Many of us grew up with the idea of the Great Australian Dream. We idealised home ownership as a means to a better life and security. And considering that 69% of Australians are homeowners, that dream is still alive and well.
But is owning a home for everyone? Is it really the best way to show the world that you made it?
Times have changed and home ownership may not be the default best answer for all people, especially young adults trying to navigate their way through transitioning financial times.
If you are mulling over the Great Australian Dream and considering home ownership, there are several things to consider.
Owning your own home will most certainly give you a sense of stability. Your own home is a place that you can personalise and comes with an automatic sense of belonging. You can make your home a place to retreat from all of the other madness happening in the world. And because it’s yours, you are in control of it. That sense of control is very empowering and can serve to improve your quality of life.
Furthermore, when you own your home you do not have to worry about living under someone else’s rules or with someone else’s conditions. You don’t have to vacate when a lease is up and, generally, you shouldn’t have to worry about uncomfortable living conditions.
Most people understand that owning a home is an investment. Instead of renting and pouring money into your landlord’s property, you build equity and profitability when you pay your mortgage and put money into your own.
Furthermore, landlords often charge more to rent a home than they pay in mortgage costs. So, many people find that they can save on monthly payments in buying their own home and building their own investment portfolios.
People who own their home could be eligible for tax benefits that are not accessible to those who rent or live with their parents. These benefits are available while you live in your house and when/if you decide to sell. You also have to option to rent out any extra space in your home to earn extra income.
When dreaming of buying a home, don’t make the mistake of romanticising potential costs associated with home ownership. While many people find that their monthly mortgage is cheaper than the cost of paying rent, mortgages are not the only financial obligation that homeowners face.
In order to buy a home, you should be prepared to put down a sizeable down payment. Down payments range anywhere from 5% to 20%. And considering the average cost of homes across Australia is over $400,000, you could be looking at up to an $80,000 down payment.
With a $400,000 home, you will also need to pay associated administrative costs for buying the home and securing the loan, as well as interest. Over the life of a loan that size, you should expect to pay at least $700,000 for your home.
Then, there are always emergency repair and maintenance costs that come with being a homeowner that you must consider.
While owning a home is an investment, you will not get to realise that investment until you sell your home. In the meantime, your principal payments and down payment money will be tied up in the home. So, while you might have $100,000 in equity in your house, you can’t actually use any of that money until someone buys your home from you.
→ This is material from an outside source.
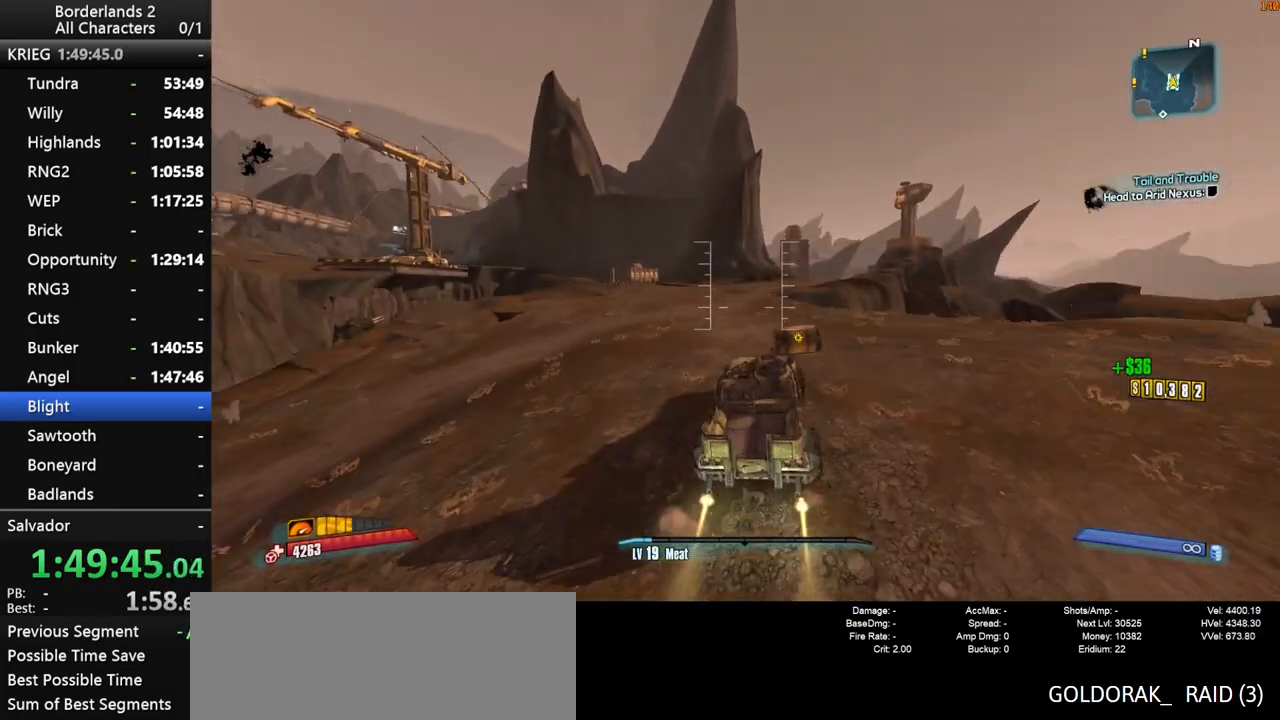
{"keys": ["w"], "mouse": [], "mouse_move": "right", "events": [[233, "f", "down"], [333, "f", "up"]]}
Buying a home requires a considerable financial investment and means that you will be tied to your home. If you get a job out of town, decide you don’t like the house as much as you thought, or can’t get along with your neighbors – you are essentially stuck with the home until you can sell it. And, if you decide to sell your home soon after you buy it, you stand to lose a considerable amount of money.
When thinking about buying a house, think about your personal circumstances. Consider how your present situation and future plans could affect the home buying and ownership experience. Here are a few items to focus on:
Think about your life circumstances. How often to do you change jobs? Do you get bored and move apartments and locations frequently? Do you have aspirations for world travel?
If you are not ready to settle down your lifestyle, buying a home may not be for you. It requires a substantial time and financial investment that you must really be committed to.
Also, consider your tangible skills and problem solving abilities. Home owning can come with a host of unforeseen issues. If you have some basic carpentry, plumbing, or electrician skills, you might be able to address some of these issues on your own – or at least know how to go about getting them fixed.
On the other hand, if your go to solution for most things is to call your friends or parents, owning a home will likely get overwhelming very quickly.
Successful home ownership depends a lot on your personality type. If you are proactive, responsible, and stable, you will likely be prepared to handle the obligations that come with owning a home.
However, if you know that you are more of a procrastinator and are not very disciplined, then home ownership may not be ideal for you.
Think about your financial situation and be realistic about what you can actually afford. Just because a bank is willing to finance a certain amount of money, that doesn’t mean taking such a loan is always in your best interests. It’s important to balance your lifestyle needs and your mortgage payments.
Make sure that applying a down payment won’t completely deplete your savings, as you may need additional capital for unforeseen repairs once you move into your new home.
Also, if you are set on buying a home, make sure that you’re able to afford it today. Don’t buy one with expectations of being able to afford it in the future. Raises and higher job statuses are not guaranteed, but after you buy a home, your mortgage and other associated costs will be.